# Ollie'ing onto rail or box question



## alecdude88 (Dec 13, 2009)

its hard to explain what exactly it is i do when i ollie onto something but i find it helps to jump and move your legs more then your whole body. this way you cancel out some momentum that wants you to slide off the side. The best advice i can give you is just go for it.


----------



## HoboMaster (May 16, 2010)

Another thing that really helps, is before you hit the feature, imagine yourself, in your head, hitting the feature and how it's going to play out. Run it through your head, your speed, ollieing, riding on the rail, and your landing.

What this psychologically does, is since the actual act of hitting a rail happens so fast, when your new you have no time to really think about what your supposed to be doing when you actually get on the rail. By envisioning yourself doing it, it kind of gives your body a guideline on what it should be doing even if your brain is going "woah!"

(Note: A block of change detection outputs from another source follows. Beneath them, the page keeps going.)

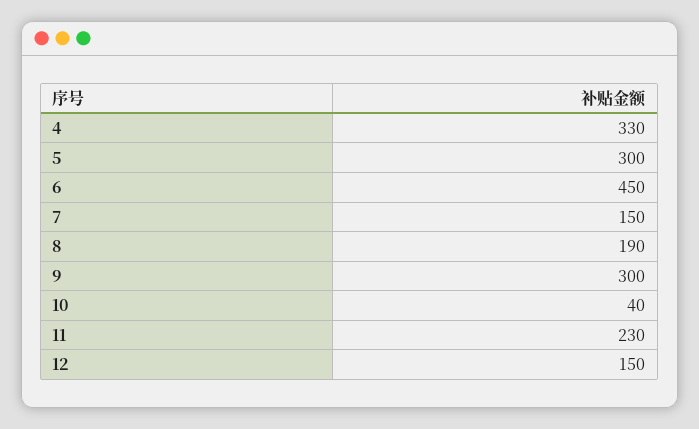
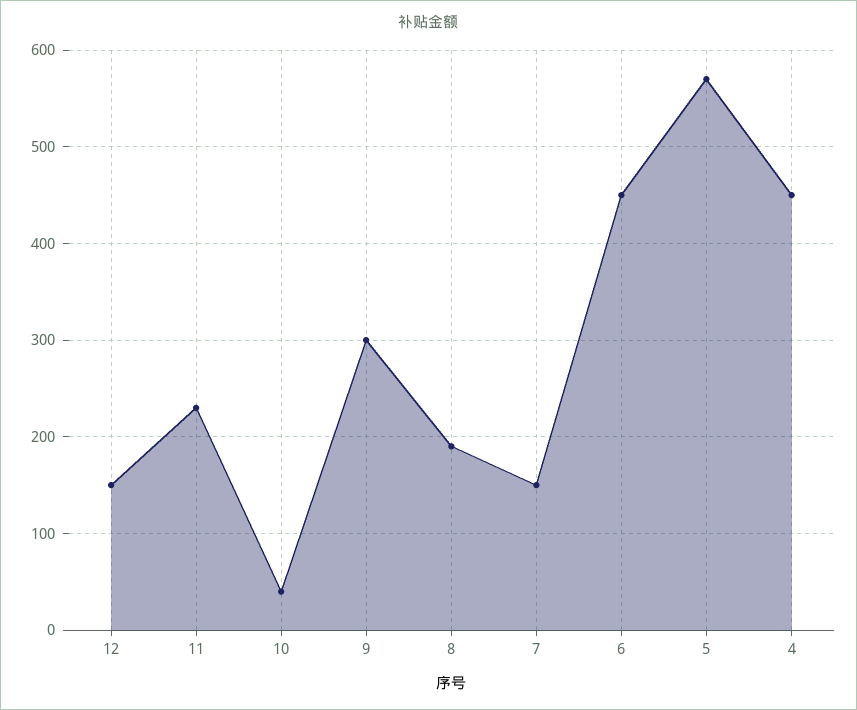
  {
-   "4": 330,
+   "4": 450,
-   "5": 300,
+   "5": 570,
    "6": 450,
    "7": 150,
    "8": 190,
    "9": 300,
    "10": 40,
    "11": 230,
    "12": 150
  }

I'm new to park as well, but when I've done this before hitting a feature, I've had a much more positive experience either landing it or getting close.


----------



## freshy (Nov 18, 2009)

To answer your question I look past it, just ride it like it's part of the hill.


----------



## Thad Osprey (Feb 18, 2009)

Not sure myself. Some cases I do what Mr Wolf does, sometimes not. I find for slides I usually look to the end of the feature the moment I ollie up onto it. For example, a tail slide 270 out would be wierd if you had to look at the feature first cos the moment ur on it you need to start looking around. So for slides once I'm up, I just look whereever it needs to be and trust my feet are flat against the box. For presses though, I find it damn hard to press if I did not pre-spot an area to land and begin the press. So I look at the point I wanna land and do my manouvere first, then when I am on the box and pressing, I look to the end of the feature. Actually theres no one size fits all for this I think.....


----------



## elstinky (Jan 24, 2010)

I definitely first spot the landing, and only after doing that successfully keep my eye on a point near the end. For example I couldn't imagine ollie'ing over some obstacle without first spotting the object itself, else I have no way of estimating how high to ollie.


----------